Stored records
%%
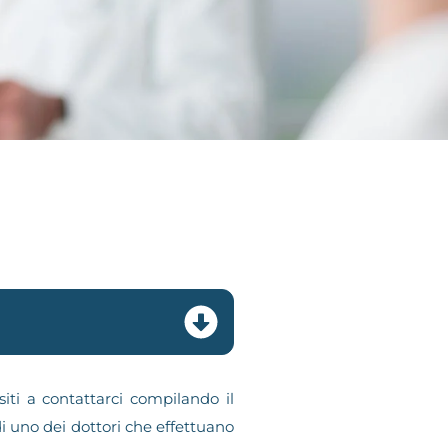
iti a contattarci compilando il
i uno dei dottori che effettuano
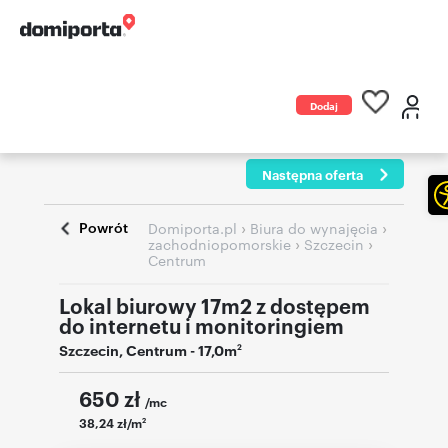
Dodaj
ogłoszenie
Następna oferta
Powrót
›
›
Domiporta.pl
Biura do wynajęcia
›
›
zachodniopomorskie
Szczecin
Centrum
Lokal biurowy 17m2 z dostępem
do internetu i monitoringiem
Szczecin
,
Centrum
- 17,0m
2
650
zł
/mc
38,24 zł/m
2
%%
JOB: Print exactly the lines above, starting at the line that contains "zachodniopomorskie" and ending with the last line of the records, both included.

TASK RESPONSE:
zachodniopomorskie
Szczecin
Centrum
Lokal biurowy 17m2 z dostępem
do internetu i monitoringiem
Szczecin
,
Centrum
- 17,0m
2
650
zł
/mc
38,24 zł/m
2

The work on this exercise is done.